Iqaluit city council considering curfew for youth in new year

The City of Iqaluit is exploring the idea of a curfew for kids in the Nunavut capital, at the request of one of its councillors.

Iqaluit had a curfew in the past, and has looked at reinstating it at least twice

Councillors in Iqaluit had proposed a curfew for youth in 2013 and 2015, but one was never instated. The city did have a curfew in the 1970s. (David Gunn/CBC)

The City of Iqaluit is exploring the idea of a curfew for kids in the city, at the request of one of its councillors.

Jason Rochon brought up the idea of a curfew during the local RCMP's crime update to council at the end of November.

There were 19 arsons reported in Iqaluit from the beginning of the year until Oct. 31 — double the total number of arsons in 2017.

The 19 arsons do not include the fires set on Nov. 8, which included the Northmart warehouse.

The curfew was then scheduled as a discussion item for Tuesday's council meeting, the last meeting before the holidays.

"With the recent fires, we have too many youth out, and if they're not the ones starting the fires and it's adults, then you shouldn't be out when adults are doing those kind of crimes either," Rochon told council on Tuesday.

Iqaluit city Coun. Jason Rochon says he doesn't think it's safe for kids to be out late at night. (Kieran Oudshoorn/CBC)

He said he's also heard from residents that kids were out late during the summer months, sniffing gas under houses. While nothing happened, he said a curfew could avoid this risky behaviour.  

Councillors in Iqaluit also proposed a curfew for youth in 2013 and 2015, but one was never instated. The city did have a curfew in the 1970s.

There are other communities in Nunavut with a curfew, including Pond Inlet, where youth are expected to go home when the fire alarm rings at 10 p.m., Sunday through Thursday.

Kids' safety first

While all councillors agreed that children's safety should be a first priority, there was debate about whether a curfew would contribute to safety.

"The children that are out late at night almost universally are better off on the streets, than in more dangerous situations at home, which is very unfortunate," said Coun. Kyle Sheppard.

He "vehemently" opposes a curfew, saying he believed a curfew violated the freedom of peaceful assembly enshrined in the Canadian Charter of Rights and Freedoms.  

The children that are out late at night almost universally are better off on the streets.- Coun. Kyle Sheppard

"If one was imposed by this council, I myself would engage the Canadian Civil Liberties Union and would fight that decision in court. I am not in favour of a curfew," Sheppard said.
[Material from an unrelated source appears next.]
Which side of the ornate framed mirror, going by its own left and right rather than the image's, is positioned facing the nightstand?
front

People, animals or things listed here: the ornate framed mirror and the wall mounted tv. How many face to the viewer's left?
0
Rochon said a curfew would help RCMP and peace officers and counsellors do their jobs.

"My feeling is that if they're not safe at home, then people need to be doing their jobs, like social workers and different people, and things need to be reported, but we can't just let children run around at 2 o'clock in the morning in minus-40 weather," Rochon said.
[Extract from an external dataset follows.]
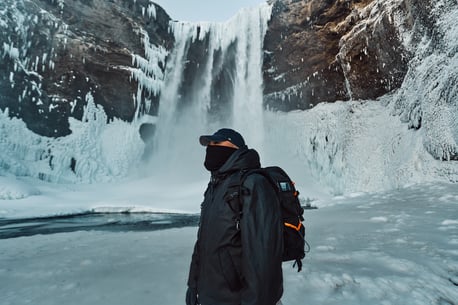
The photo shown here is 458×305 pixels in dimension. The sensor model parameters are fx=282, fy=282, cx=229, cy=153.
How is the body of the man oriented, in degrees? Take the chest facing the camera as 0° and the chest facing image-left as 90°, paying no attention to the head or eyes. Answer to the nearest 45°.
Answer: approximately 45°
"I've only heard from a few people from another community that has it, and they said that they really like it, but that's just very few."
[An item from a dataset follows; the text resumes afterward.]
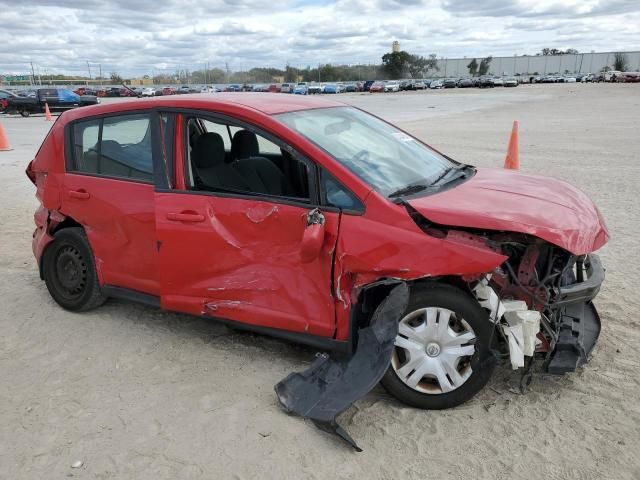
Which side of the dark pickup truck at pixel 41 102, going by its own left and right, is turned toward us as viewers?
right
Deputy mayor Romeyn Stevenson said he would like to see public consultation before the discussion goes much further.

The city will reach out to other communities, through the Nunavut Association of Municipalities, to hear their experiences with curfews. It will also reach out to the RCMP, which will deliver a report on a curfew in the city to council.

The curfew will be discussed again in the new year.